Песни Срединного За-Полярья - страница 15
Упоминаемые заполярским исследователем «инкубы» и «суккубы» в своей основе представляют энергетические ловушки, являемые сиюминутностью. Впервые упоминания о подобных феноменах встречаются в начале Средневековья, когда их деструктивная сущность была выявлена не с помощью отсутствующего в те времена тонкого инструментария, а с помощью специальных ментальных практик, называемых молитвами. Даже в наше время приборы Тонкой Алхимии[30] не всегда могут уловить энергию ловушек сиюминутности. В Поздневековье таких устройств ещё не существовало, а упомянутые возможности сознания в большинстве своём были утеряны, так что эти феномены рассматривались только с точки зрения мифологии.

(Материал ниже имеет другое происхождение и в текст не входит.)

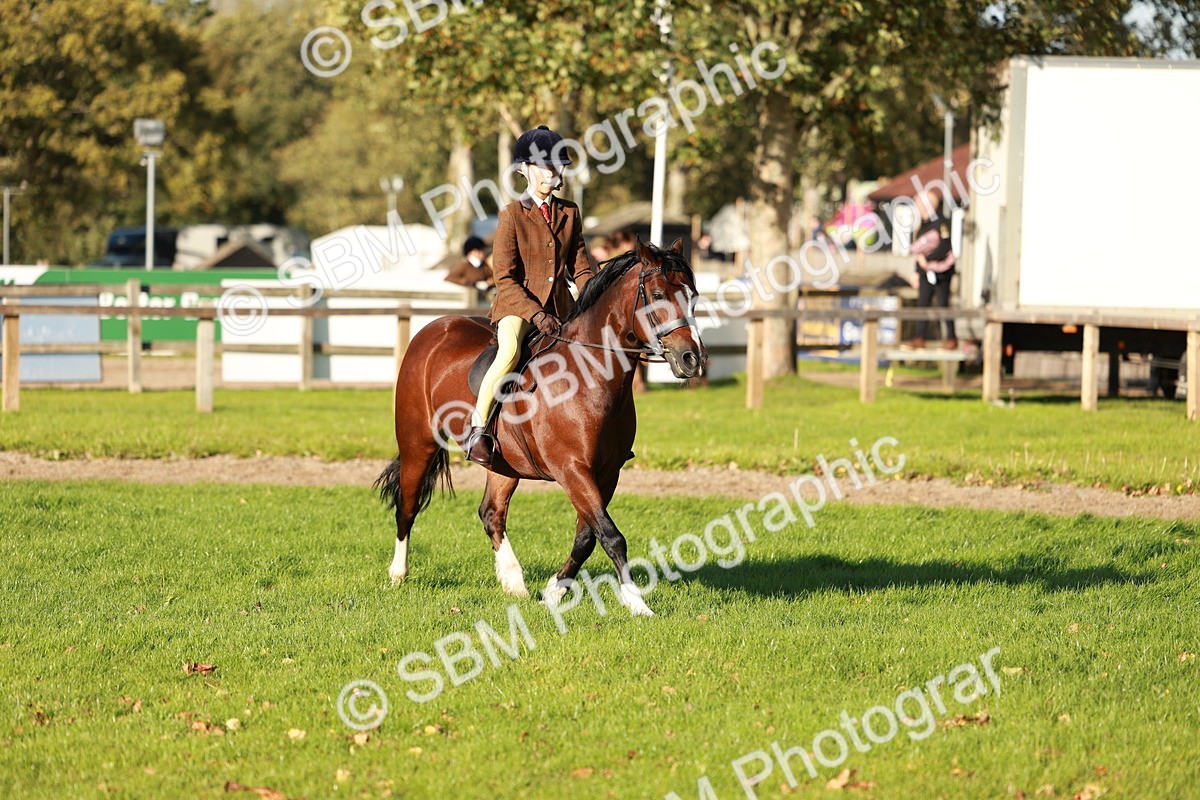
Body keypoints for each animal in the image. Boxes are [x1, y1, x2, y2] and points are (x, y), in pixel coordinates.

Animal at [374, 237, 707, 616]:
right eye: (656, 293)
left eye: (693, 296)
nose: (692, 359)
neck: (590, 375)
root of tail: (432, 329)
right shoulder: (572, 469)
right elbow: (611, 535)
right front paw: (637, 604)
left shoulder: (607, 473)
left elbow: (587, 536)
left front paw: (555, 591)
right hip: (418, 443)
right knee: (408, 504)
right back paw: (398, 574)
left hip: (502, 463)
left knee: (491, 513)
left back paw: (514, 582)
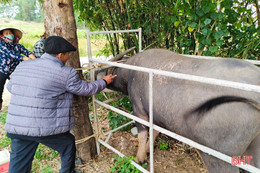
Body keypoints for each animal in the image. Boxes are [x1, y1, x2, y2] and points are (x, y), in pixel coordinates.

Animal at [98, 49, 258, 173]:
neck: (131, 71)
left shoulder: (139, 109)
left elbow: (142, 135)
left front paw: (140, 159)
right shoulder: (157, 115)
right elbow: (154, 132)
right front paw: (149, 150)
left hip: (218, 157)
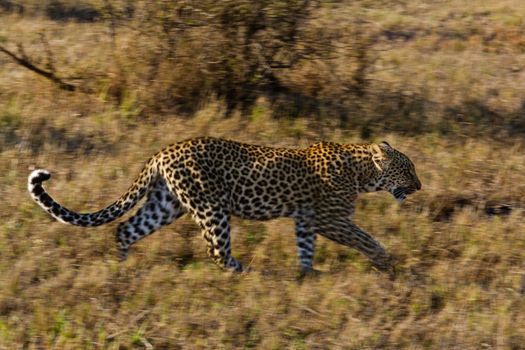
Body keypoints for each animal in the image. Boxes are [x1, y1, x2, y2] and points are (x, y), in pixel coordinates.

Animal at [28, 137, 422, 276]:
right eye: (408, 169)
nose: (419, 186)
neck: (362, 170)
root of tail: (163, 151)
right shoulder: (330, 219)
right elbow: (365, 238)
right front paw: (386, 260)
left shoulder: (306, 220)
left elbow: (306, 248)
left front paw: (307, 275)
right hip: (210, 207)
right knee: (216, 250)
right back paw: (241, 270)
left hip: (165, 205)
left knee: (125, 228)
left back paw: (121, 270)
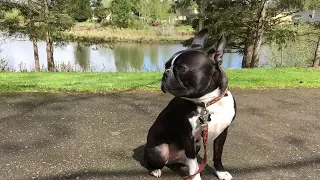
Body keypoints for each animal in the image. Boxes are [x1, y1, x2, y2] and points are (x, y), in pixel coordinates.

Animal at [144, 28, 236, 179]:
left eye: (181, 69)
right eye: (166, 66)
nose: (165, 73)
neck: (207, 103)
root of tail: (171, 160)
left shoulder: (222, 133)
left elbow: (218, 155)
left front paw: (221, 172)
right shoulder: (188, 135)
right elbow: (193, 162)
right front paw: (195, 176)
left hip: (197, 145)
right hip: (159, 150)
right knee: (153, 160)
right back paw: (155, 170)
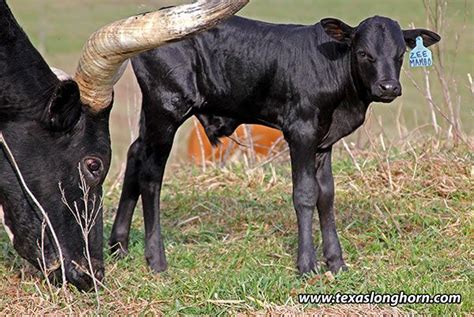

Очевидно, что знания о «суккубах» и «инкубах» были получены Инойком Загором от Северных Учителей и, прежде всего, от Лады Оночки. Сам учёный об этом писал следующим образом: «Лада называла это приручением демонических сил. По её словам, определённые ментальные усилия, направленные на привлечение энергетических сущностей низшего порядка, были необходимы любому последователю Ангойяны для очистки мира-что-внутри (Адогай Ке Ингай) для движения в сторону Тела Вселенной. Хрустальным венцом жителям Срединного За-Полярья виделся мир в постоянном настоящем. Для заполярцев он представлялся синонимом глупости. Человек в «хрустальном венце» – это индивид, сознательно ограничивающий своё ведение Вселенной доступными и очевидными ему вещами как в силу недалёкого ума, так и в силу боязни утраты понимания окружающего мира».[31]
XIX
Мифический персонаж Цербер вряд ли был знаком жителям Северных пределов, и здесь очевиден семантический импорт одного из персонажей Древневекового Царства мёртвых со стороны Загора для разъяснения опасности и неординарности замысла, связанного с поиском древнего государства Над-Ветрия. Отметим, что существование Цербера как реального зооморфного разумного творения Ангойяны описывается представителем островной басурманской школы, Гарриком Гончаром, который назвал его Pushok, вероятно, за склонность к хаотической телепортации (Ролсова 2357).
Однако, далее возникает следующий вопрос: если речь идёт о транспространственном сёрфинге, почему учёный говорит о нём, как о пределе Иного? Любой кропотливый исследователь отметит, что перемещение в различных полях Вселенной, даже столь необычное в Поздневековье, не предполагает существование иного мира. Весь Универсум – это целое, равное единице, и только косность и неразвитость людней предполагает надежду на иные пространства вне этого мира. Ответ приходит в следующих строках Инойка. «Стылые будни» представляют собой жизнь души в человеческом теле, когда отсутствие ограничений существует только в одном – в познании. А само инобытие, о котором пишет автор, являет собой дальнейшую жизнь человека, наделённого возможностями межпространственного проникновения. Здесь и кроется объяснение учёного, который не отделял возможность телепортации как навыка, доступного человеческому разуму, переросшему бренное тело, и движения по Пути Ангойяны, дарующею такую способность своим последователям.